Reproduce verbatim every line of text in the records below, leaving the pictures out of your answer.
++++ Data extract
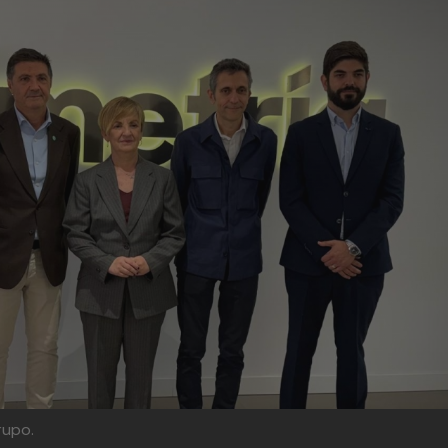
rupo.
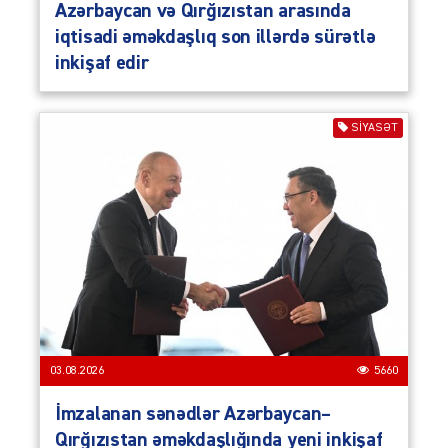
Azərbaycan və Qırğızıstan arasında
iqtisadi əməkdaşlıq son illərdə sürətlə
inkişaf edir
SIYASƏT
03.08.2026
5660
İmzalanan sənədlər Azərbaycan–
Qırğızıstan əməkdaşlığında yeni inkişaf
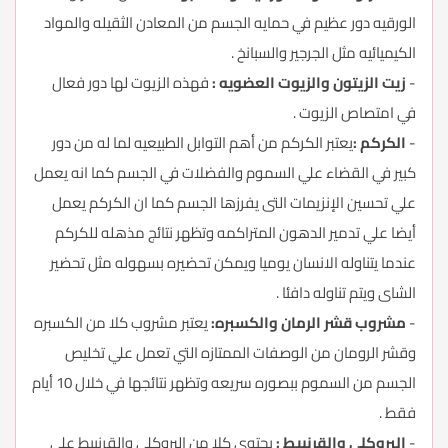
الورقيه دور عظيم في حمايه الجسم من المعادن الثقيله والمواد
الكيميائيه مثل الجرجير والسبانخ .
-
زيت الزيتون والزيوت العضويه :
فهذه الزيوت لها دور فعال
في امتصاص الزيوت .
-
الكركم :
يعتبر الكركم من أهم التوابل الطبيعيه لما له من دور
كبير في القضاء علي السموم والفضلات في الجسم كما انه يعمل
علي تحسين الإنزيمات التى يفرزها الجسم كما ان الكركم يعمل
أيضا علي تدمير الدهون المتراكمه وتظهر نتائج مذهله للكركم
عندما يتناوله الانسان يوميا ويمكن تحضيره بسهوله مثل تحضير
الشاى ويتم تناوله دافئا .
-
مشروب قشر الرمان والكسبره:
يعتبر مشروب كلا من الكسبره
وقشر الرومان من الوصفات الممتازه التي تعمل علي تخليص
الجسم من السموم ببصوره سريعه وتظهر نتائجها في خلال 10 أيام
فقط .
-
البروكلي والقرنبيط :
يحتوى كلا من البروكلي والقرنبيط علي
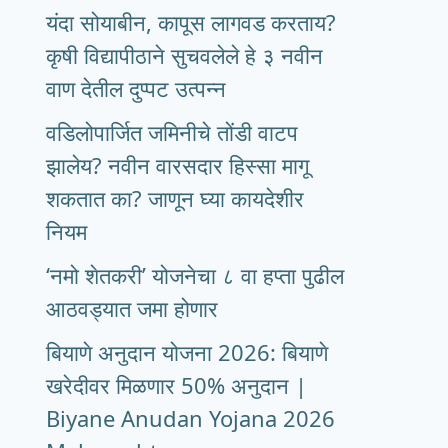
यंदा सोयाबीन, कापूस लागवड करताय?
कृषी विद्यापीठाने सुचवलेले हे ३ नवीन
वाण देतील दुप्पट उत्पन्न
वडिलोपार्जित जमिनीचे तोंडी वाटप
झालेय? नवीन वारसदार हिस्सा मागू
शकतात का? जाणून घ्या कायदेशीर
नियम
‘नमो शेतकरी’ योजनेचा ८ वा हप्ता पुढील
आठवड्यात जमा होणार
बियाणे अनुदान योजना 2026: बियाणे
खरेदीवर मिळणार 50% अनुदान |
Biyane Anudan Yojana 2026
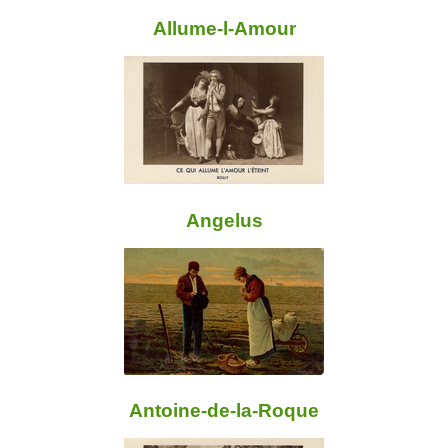
Allume-l-Amour
Angelus
Antoine-de-la-Roque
++++++++
*Worked solution*:
rupo.
Azərbaycan və Qırğızıstan arasında
iqtisadi əməkdaşlıq son illərdə sürətlə
inkişaf edir
SIYASƏT
03.08.2026
5660
İmzalanan sənədlər Azərbaycan–
Qırğızıstan əməkdaşlığında yeni inkişaf
الورقيه دور عظيم في حمايه الجسم من المعادن الثقيله والمواد
الكيميائيه مثل الجرجير والسبانخ .
-
زيت الزيتون والزيوت العضويه :
فهذه الزيوت لها دور فعال
في امتصاص الزيوت .
-
الكركم :
يعتبر الكركم من أهم التوابل الطبيعيه لما له من دور
كبير في القضاء علي السموم والفضلات في الجسم كما انه يعمل
علي تحسين الإنزيمات التى يفرزها الجسم كما ان الكركم يعمل
أيضا علي تدمير الدهون المتراكمه وتظهر نتائج مذهله للكركم
عندما يتناوله الانسان يوميا ويمكن تحضيره بسهوله مثل تحضير
الشاى ويتم تناوله دافئا .
-
مشروب قشر الرمان والكسبره:
يعتبر مشروب كلا من الكسبره
وقشر الرومان من الوصفات الممتازه التي تعمل علي تخليص
الجسم من السموم ببصوره سريعه وتظهر نتائجها في خلال 10 أيام
فقط .
-
البروكلي والقرنبيط :
يحتوى كلا من البروكلي والقرنبيط علي
यंदा सोयाबीन, कापूस लागवड करताय?
कृषी विद्यापीठाने सुचवलेले हे ३ नवीन
वाण देतील दुप्पट उत्पन्न
वडिलोपार्जित जमिनीचे तोंडी वाटप
झालेय? नवीन वारसदार हिस्सा मागू
शकतात का? जाणून घ्या कायदेशीर
नियम
‘नमो शेतकरी’ योजनेचा ८ वा हप्ता पुढील
आठवड्यात जमा होणार
बियाणे अनुदान योजना 2026: बियाणे
खरेदीवर मिळणार 50% अनुदान |
Biyane Anudan Yojana 2026
Allume-l-Amour
Angelus
Antoine-de-la-Roque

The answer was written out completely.